Missed Journal Entries
Students are required to complete one journal entry per week based on class
work, outside observations and reading assignments. Topics for journal
entries will be given during the week. Journals are to be handed in every
Friday. Journal entries that are late will be marked down one grade each day
they are late. If a student is not in class on Friday but in school due to a
field trip, assembly or outside scheduled appointment they are still
responsible to get the journal in by the end of the school day.
Drama Workshop II
/++ You have turned in a journal entry that completely fulfills the
requirements of the assignment. You have passed the journal entry on time.

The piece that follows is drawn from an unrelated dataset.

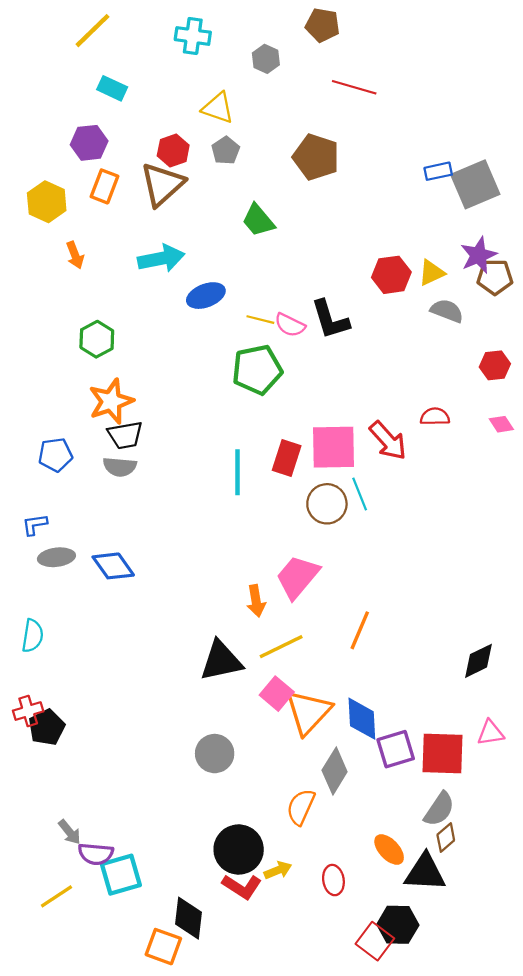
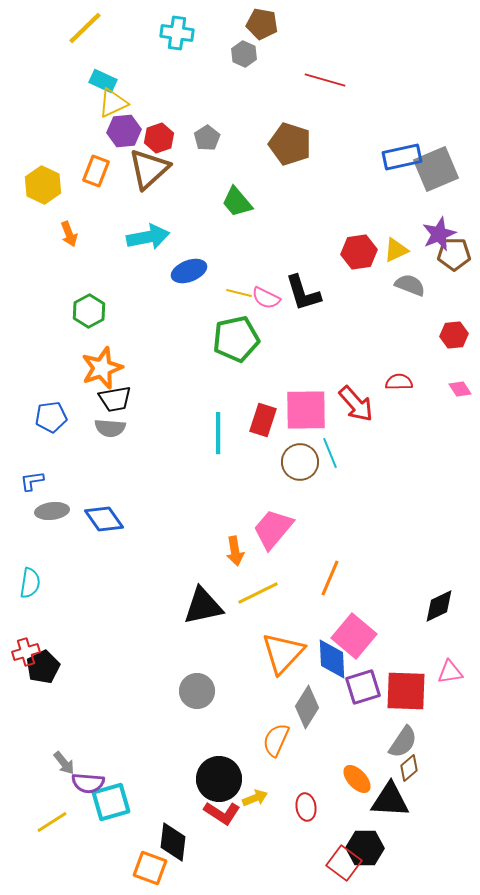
brown pentagon: (323, 25) -> (262, 24), moved
yellow triangle: (218, 108) -> (113, 103), moved, turned -44
purple hexagon: (89, 143) -> (124, 131), moved
blue rectangle: (438, 171) -> (402, 157), size x1.5
pink square: (277, 694) -> (354, 636), moved, size x1.4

You have written or created a journal entry that relates in some way to drama
class. Your entry also reflects the experience you are having in class and is
self-reflective (You have not only written about what is happening in class,
but also how it affects you). Your entry demonstrates that you have put
superior time and effort into your work.
/+ You have turned in your entry on time or one day late. Your entry
relates to drama class and reflects to some degree the experience you are
having in class. Your journal is complete and as at least filled the length
requirement of the written jopurnal entry. Your reflection is somewhat less
extensive but still insightful.
/ Your journal entry has not been handed in on time or is incomplete.
It relates little to your class experience and contains no self-reflective
thought or process about your experience in drama.
/- Your journal entry is either or both late and has not meaning toward
any thought process regarding your experience in drama class. Your entry
demonstrates an extremely low level of effort.
*Journal entries will be accepted up until the final day of class. Any
missed entries may be submitted for partial credit.